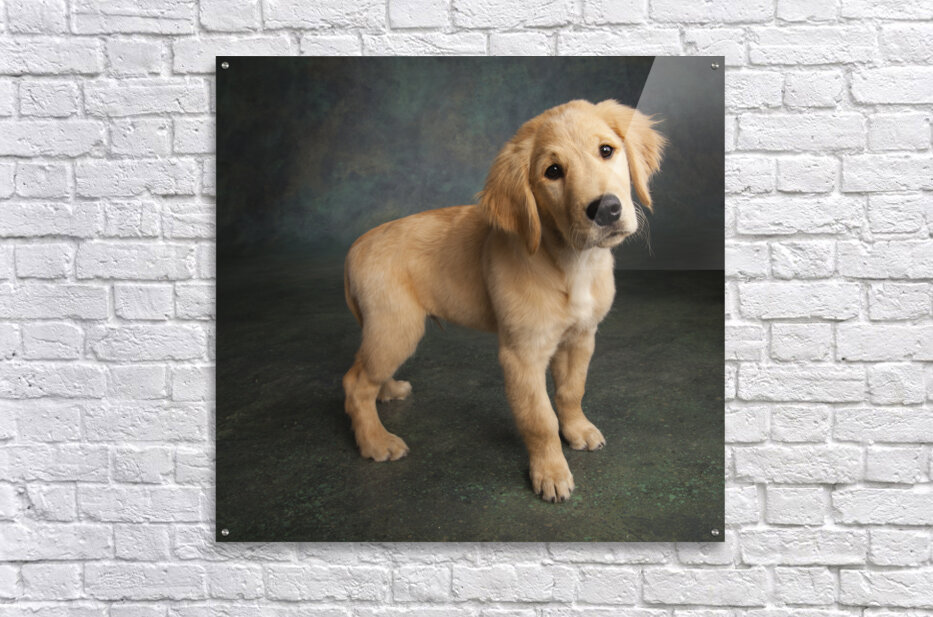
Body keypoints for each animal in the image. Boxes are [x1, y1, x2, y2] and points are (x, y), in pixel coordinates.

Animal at [342, 99, 665, 502]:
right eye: (553, 172)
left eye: (606, 150)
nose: (606, 209)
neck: (570, 262)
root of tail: (355, 247)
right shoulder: (521, 355)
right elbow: (539, 419)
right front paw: (551, 472)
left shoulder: (580, 338)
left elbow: (571, 391)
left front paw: (577, 429)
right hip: (397, 327)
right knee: (355, 383)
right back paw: (375, 441)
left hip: (386, 331)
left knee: (368, 370)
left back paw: (388, 391)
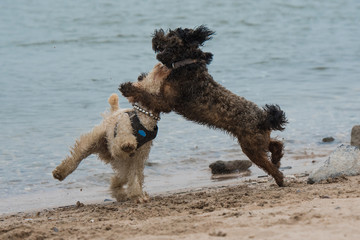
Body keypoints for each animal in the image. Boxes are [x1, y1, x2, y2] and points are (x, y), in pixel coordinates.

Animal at [119, 26, 288, 188]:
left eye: (170, 34)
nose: (155, 35)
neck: (187, 64)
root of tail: (265, 118)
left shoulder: (166, 102)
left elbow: (146, 95)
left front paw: (128, 88)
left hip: (250, 146)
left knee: (271, 166)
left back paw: (280, 179)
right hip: (258, 140)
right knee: (276, 144)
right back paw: (276, 158)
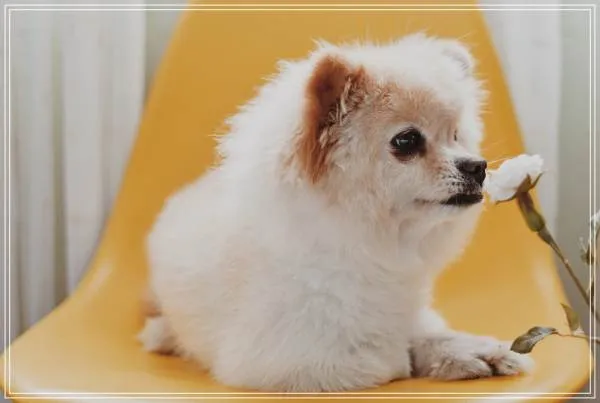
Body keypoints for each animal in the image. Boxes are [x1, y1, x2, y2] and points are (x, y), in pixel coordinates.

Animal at [139, 34, 532, 392]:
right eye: (407, 141)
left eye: (455, 136)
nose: (477, 166)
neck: (362, 244)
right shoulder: (284, 361)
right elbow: (386, 357)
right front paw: (407, 357)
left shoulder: (405, 310)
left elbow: (425, 333)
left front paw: (474, 350)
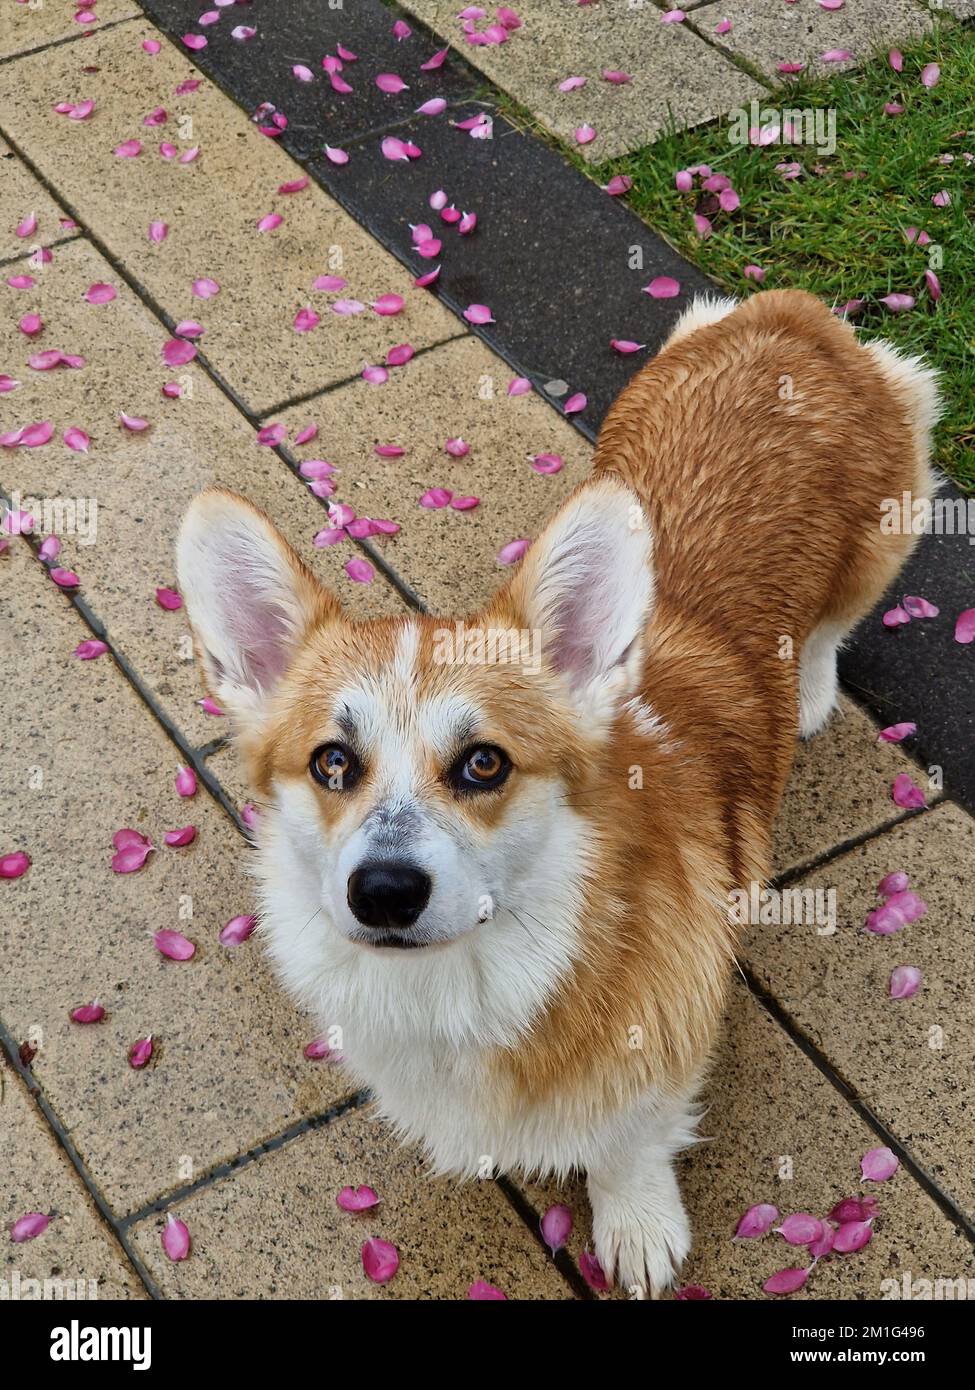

§

- How to complete this task
Across the listing above, tally the lines that include "knee". Only the total is wanted.

- Written answer
4